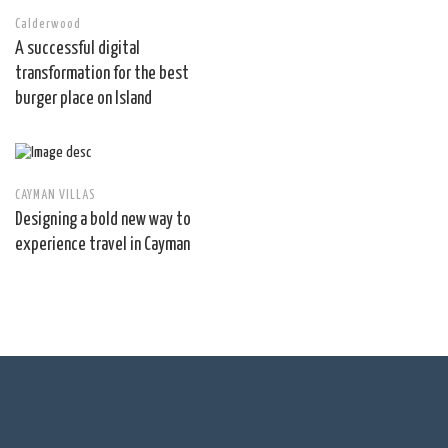
Calderwood
A successful digital
transformation for the best
burger place on Island
CAYMAN VILLAS
Designing a bold new way to
experience travel in Cayman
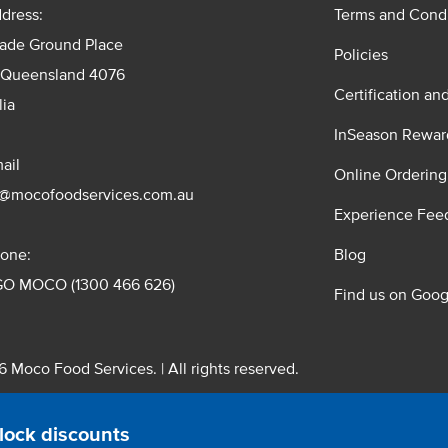
dress:
Terms and Condi
rade Ground Place
Policies
 Queensland 4076
Certification an
lia
InSeason Rewar
ail
Online Ordering
s@mocofoodservices.com.au
Experience Fee
one:
Blog
GO MOCO (1300 466 626)
Find us on Goog
 Moco Food Services. | All rights reserved.
 Pty. Ltd. T/A Moco Food Services. ABN: 48 010 621 851
lock discounts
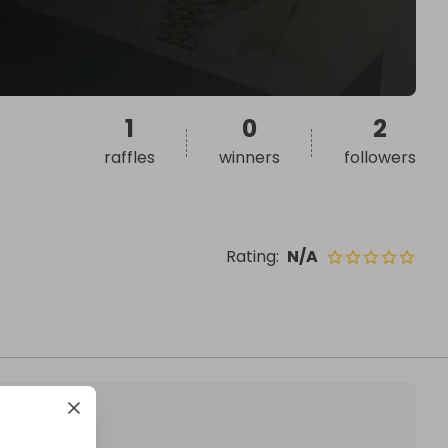
1
0
2
raffles
winners
followers
Rating
:
N/A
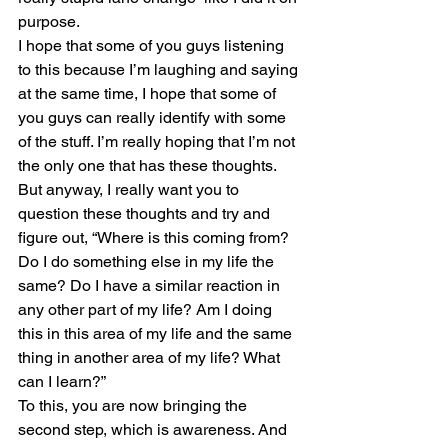
purpose.
I hope that some of you guys listening 
to this because I’m laughing and saying 
at the same time, I hope that some of 
you guys can really identify with some 
of the stuff. I’m really hoping that I’m not 
the only one that has these thoughts.
But anyway, I really want you to 
question these thoughts and try and 
figure out, “Where is this coming from? 
Do I do something else in my life the 
same? Do I have a similar reaction in 
any other part of my life? Am I doing 
this in this area of my life and the same 
thing in another area of my life? What 
can I learn?”
To this, you are now bringing the 
second step, which is awareness. And 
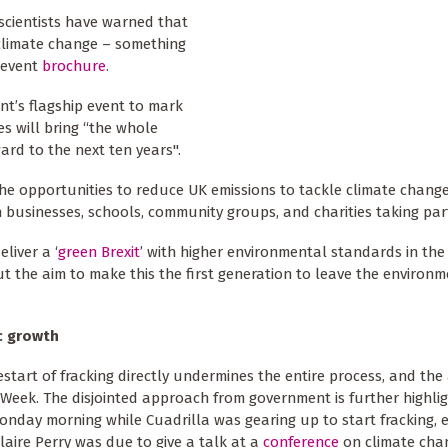
scientists have warned that
 climate change – something
 event
brochure
.
nt’s flagship event to mark
es will bring “the whole
rd to the next ten years".
he opportunities to reduce UK emissions to tackle climate change
businesses, schools, community groups, and charities taking par
liver a ‘
green Brexit
’ with higher environmental standards in th
t the aim to make this the first generation to leave the environm
c growth
estart of fracking directly undermines the entire process, and the
Week. The disjointed approach from government is further highli
onday morning while Cuadrilla was gearing up to start fracking, 
Claire Perry was due to give a talk at a
conference
on climate chan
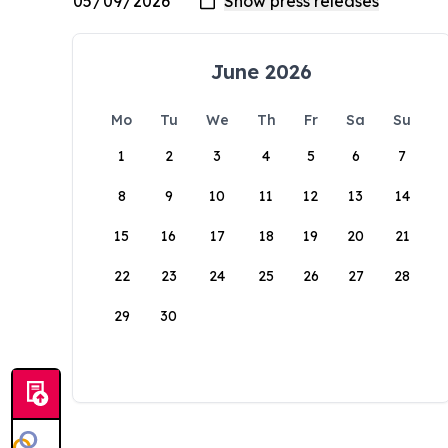
June 2026
Mo
Tu
We
Th
Fr
Sa
Su
1
2
3
4
5
6
7
8
9
10
11
12
13
14
15
16
17
18
19
20
21
22
23
24
25
26
27
28
29
30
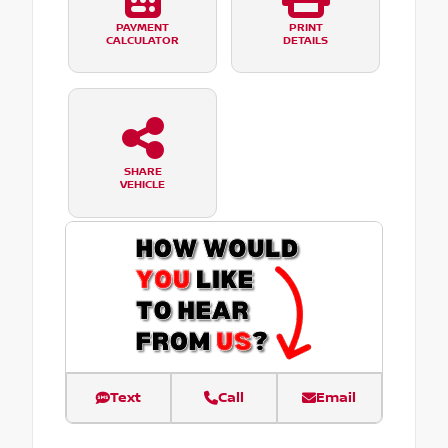
PAYMENT
PRINT
CALCULATOR
DETAILS
SHARE
VEHICLE
Text
Call
Email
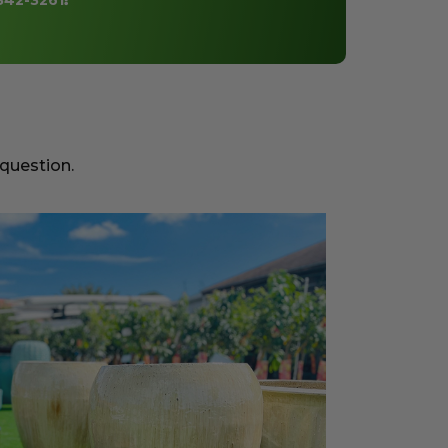
842-3261
!
 question.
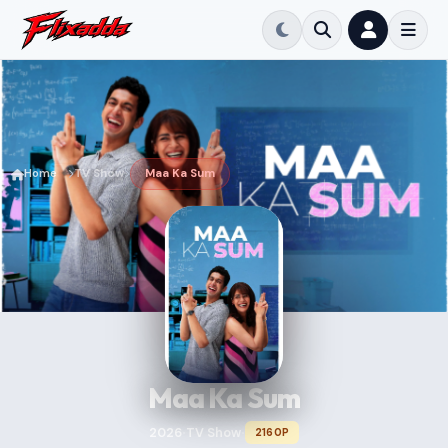
Home
TV Show
Maa Ka Sum
Maa Ka Sum
2026
TV Show
2160P
•
•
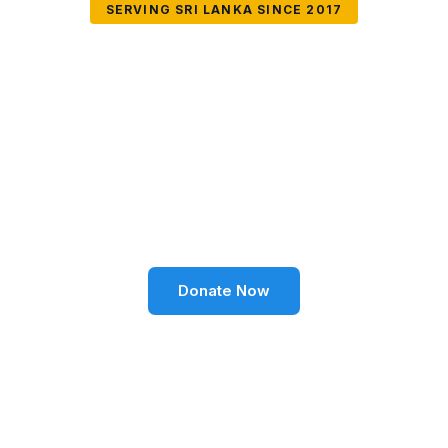
SERVING SRI LANKA SINCE 2017
Together We Can
Change Lives
Volunteer SL Foundation empowers communities
through education, health, environment, and social
well-being across Sri Lanka.
Donate Now
Become a Volunteer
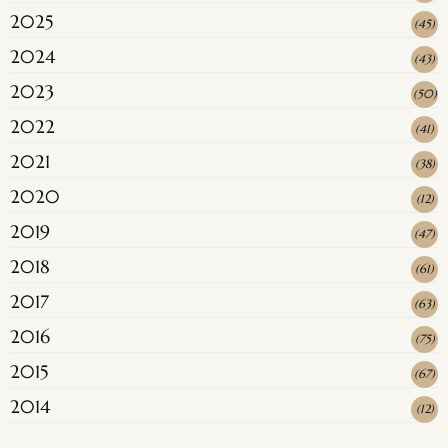
2025
(
45
)
2024
(
43
)
2023
(
50
)
2022
(
41
)
2021
(
38
)
2020
(
12
)
2019
(
47
)
2018
(
61
)
2017
(
63
)
2016
(
75
)
2015
(
67
)
2014
(
12
)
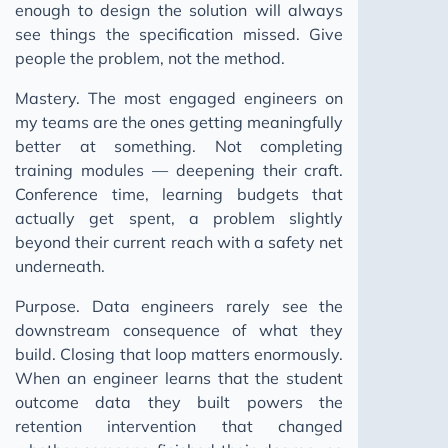
enough to design the solution will always
see things the specification missed. Give
people the problem, not the method.
Mastery. The most engaged engineers on
my teams are the ones getting meaningfully
better at something. Not completing
training modules — deepening their craft.
Conference time, learning budgets that
actually get spent, a problem slightly
beyond their current reach with a safety net
underneath.
Purpose. Data engineers rarely see the
downstream consequence of what they
build. Closing that loop matters enormously.
When an engineer learns that the student
outcome data they built powers the
retention intervention that changed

▸ What you should do: In the text of every record above, replace "TV Show" with "Series" wherever it appears and leave everything else as it is. Write out the text again without the pictures.

▸ Final answer:
Calderwood
A successful digital
transformation for the best
burger place on Island
CAYMAN VILLAS
Designing a bold new way to
experience travel in Cayman
dress:
Terms and Condi
rade Ground Place
Policies
 Queensland 4076
Certification an
lia
InSeason Rewar
ail
Online Ordering
s@mocofoodservices.com.au
Experience Fee
one:
Blog
GO MOCO (1300 466 626)
Find us on Goog
 Moco Food Services. | All rights reserved.
 Pty. Ltd. T/A Moco Food Services. ABN: 48 010 621 851
lock discounts
1
0
2
raffles
winners
followers
Rating
:
N/A
purpose.
I hope that some of you guys listening 
to this because I’m laughing and saying 
at the same time, I hope that some of 
you guys can really identify with some 
of the stuff. I’m really hoping that I’m not 
the only one that has these thoughts.
But anyway, I really want you to 
question these thoughts and try and 
figure out, “Where is this coming from? 
Do I do something else in my life the 
same? Do I have a similar reaction in 
any other part of my life? Am I doing 
this in this area of my life and the same 
thing in another area of my life? What 
can I learn?”
To this, you are now bringing the 
second step, which is awareness. And 
scientists have warned that
 climate change – something
 event
brochure
.
nt’s flagship event to mark
es will bring “the whole
rd to the next ten years".
he opportunities to reduce UK emissions to tackle climate change
businesses, schools, community groups, and charities taking par
liver a ‘
green Brexit
’ with higher environmental standards in th
t the aim to make this the first generation to leave the environm
c growth
estart of fracking directly undermines the entire process, and the
Week. The disjointed approach from government is further highli
onday morning while Cuadrilla was gearing up to start fracking, 
Claire Perry was due to give a talk at a
conference
on climate chan
June 2026
Mo
Tu
We
Th
Fr
Sa
Su
1
2
3
4
5
6
7
8
9
10
11
12
13
14
15
16
17
18
19
20
21
22
23
24
25
26
27
28
29
30
PAYMENT
PRINT
CALCULATOR
DETAILS
SHARE
VEHICLE
Text
Call
Email
842-3261
!
 question.
Home
Series
Maa Ka Sum
Maa Ka Sum
2026
Series
2160P
•
•
SERVING SRI LANKA SINCE 2017
Together We Can
Change Lives
Volunteer SL Foundation empowers communities
through education, health, environment, and social
well-being across Sri Lanka.
Donate Now
Become a Volunteer
2025
(
45
)
2024
(
43
)
2023
(
50
)
2022
(
41
)
2021
(
38
)
2020
(
12
)
2019
(
47
)
2018
(
61
)
2017
(
63
)
2016
(
75
)
2015
(
67
)
2014
(
12
)
enough to design the solution will always
see things the specification missed. Give
people the problem, not the method.
Mastery. The most engaged engineers on
my teams are the ones getting meaningfully
better at something. Not completing
training modules — deepening their craft.
Conference time, learning budgets that
actually get spent, a problem slightly
beyond their current reach with a safety net
underneath.
Purpose. Data engineers rarely see the
downstream consequence of what they
build. Closing that loop matters enormously.
When an engineer learns that the student
outcome data they built powers the
retention intervention that changed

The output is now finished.